#### [TASK PROMPT]
Please copy the listing below word for word, leaving out the pictures.

#### [SUPPLIED MATERIAL]
____________________

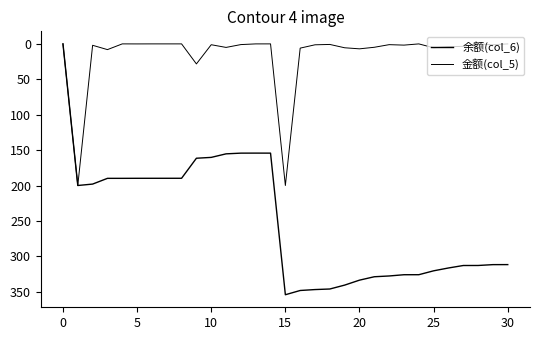

How many interior local peaks does the 金额(col_5) series have?

10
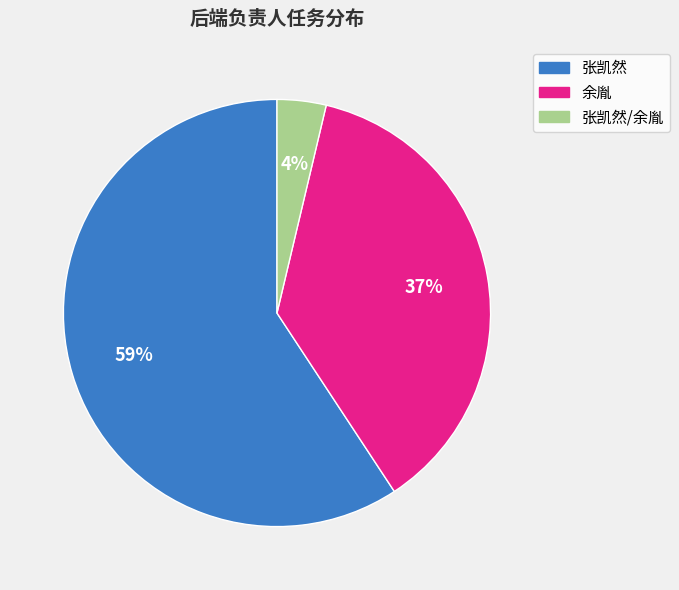

To the nearest percent, what is the average slice percentage?

33%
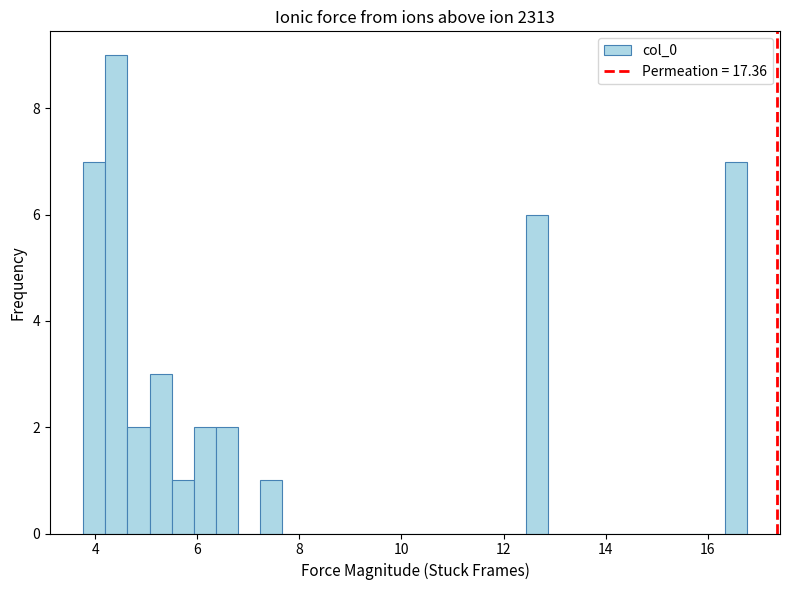

Around what value on the x-axis is the tallest bar? Give the approximate position of its centre, as read against the axis.

4.4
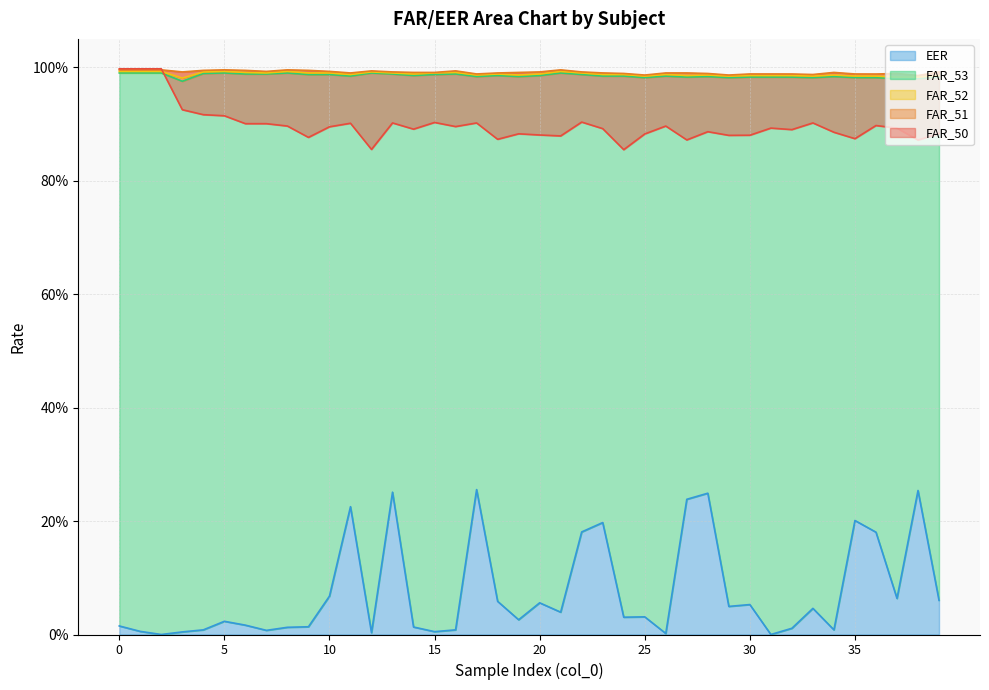

Between 29 and 32, which series saw the biggest shift?

EER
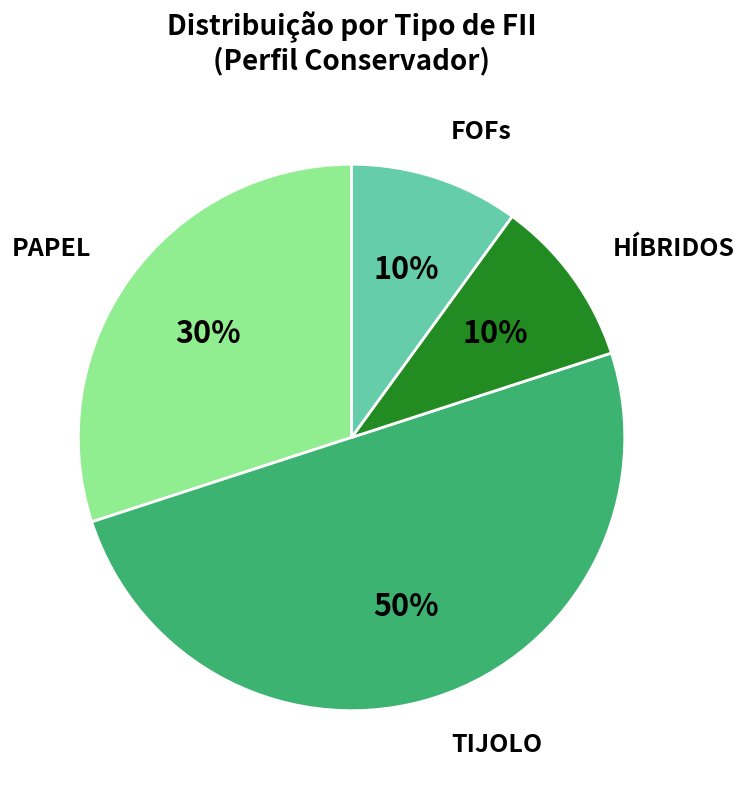

To the nearest percent, what is the difference between the largest and smallest slice percentages?

40%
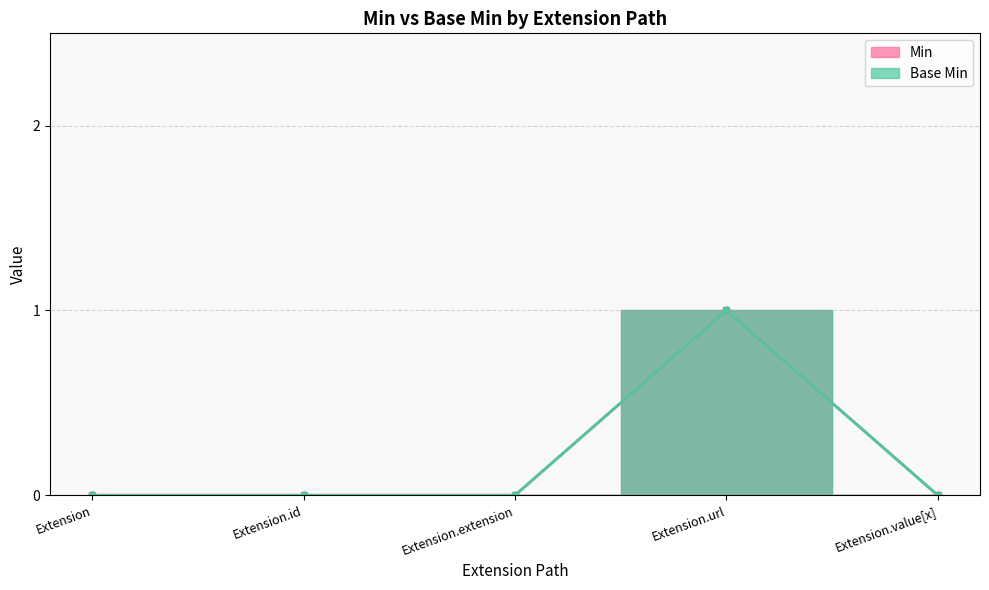

Rank the series at Extension.extension from lowest to highest value.

Min, Base Min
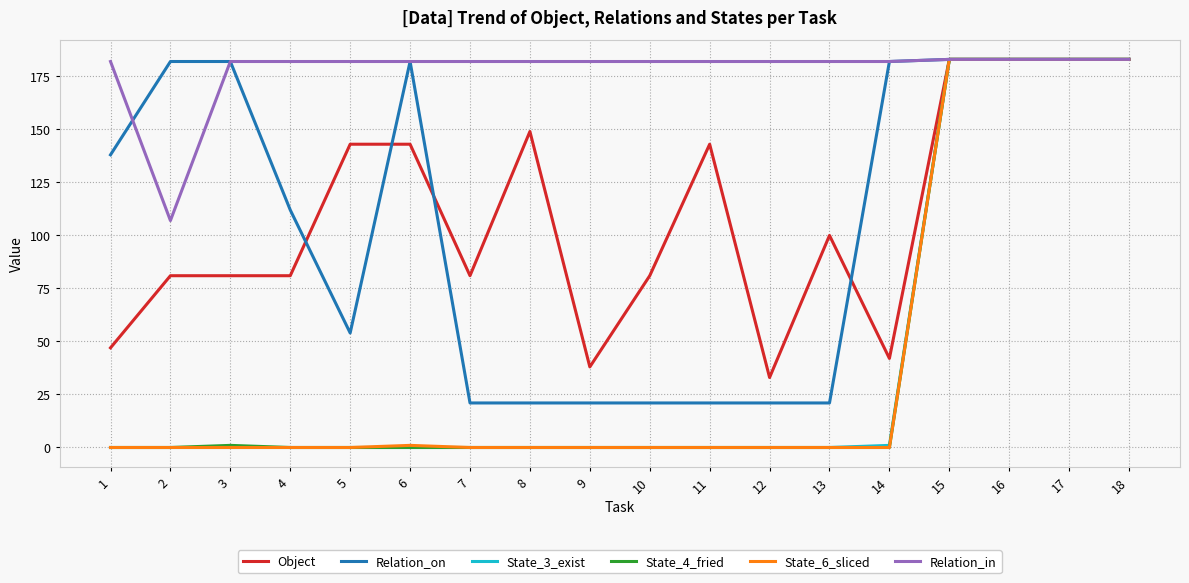

Reading left to right, transcribe all the data shown in this chart.

Object: 47	81	81	81	143	143	81	149	38	81	143	33	100	42	183	183	183	183
Relation_on: 138	182	182	112	54	182	21	21	21	21	21	21	21	182	183	183	183	183
State_3_exist: 0	0	0	0	0	0	0	0	0	0	0	0	0	1	183	183	183	183
State_4_fried: 0	0	1	0	0	0	0	0	0	0	0	0	0	0	183	183	183	183
State_6_sliced: 0	0	0	0	0	1	0	0	0	0	0	0	0	0	183	183	183	183
Relation_in: 182	107	182	182	182	182	182	182	182	182	182	182	182	182	183	183	183	183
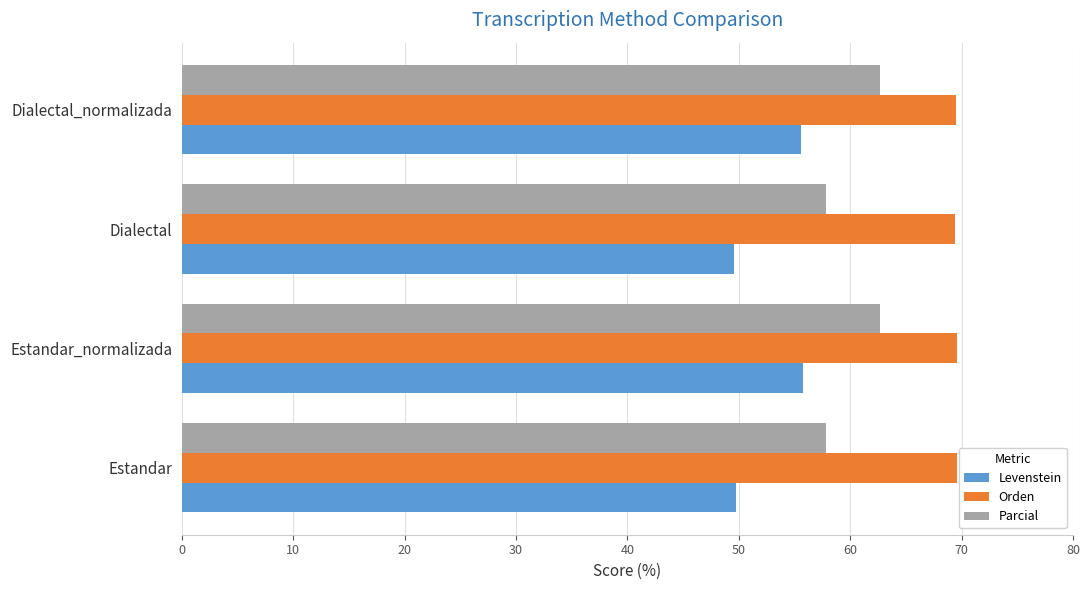

What is the difference between the maximum and minimum values in the Levenstein series?

6.2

____________________

#### [ANSWER BELOW]
How many interior local peaks does the 金额(col_5) series have?

10

To the nearest percent, what is the average slice percentage?

33%

Around what value on the x-axis is the tallest bar? Give the approximate position of its centre, as read against the axis.

4.4

Between 29 and 32, which series saw the biggest shift?

EER

To the nearest percent, what is the difference between the largest and smallest slice percentages?

40%

Rank the series at Extension.extension from lowest to highest value.

Min, Base Min

Reading left to right, transcribe all the data shown in this chart.

Object: 47	81	81	81	143	143	81	149	38	81	143	33	100	42	183	183	183	183
Relation_on: 138	182	182	112	54	182	21	21	21	21	21	21	21	182	183	183	183	183
State_3_exist: 0	0	0	0	0	0	0	0	0	0	0	0	0	1	183	183	183	183
State_4_fried: 0	0	1	0	0	0	0	0	0	0	0	0	0	0	183	183	183	183
State_6_sliced: 0	0	0	0	0	1	0	0	0	0	0	0	0	0	183	183	183	183
Relation_in: 182	107	182	182	182	182	182	182	182	182	182	182	182	182	183	183	183	183

What is the difference between the maximum and minimum values in the Levenstein series?

6.2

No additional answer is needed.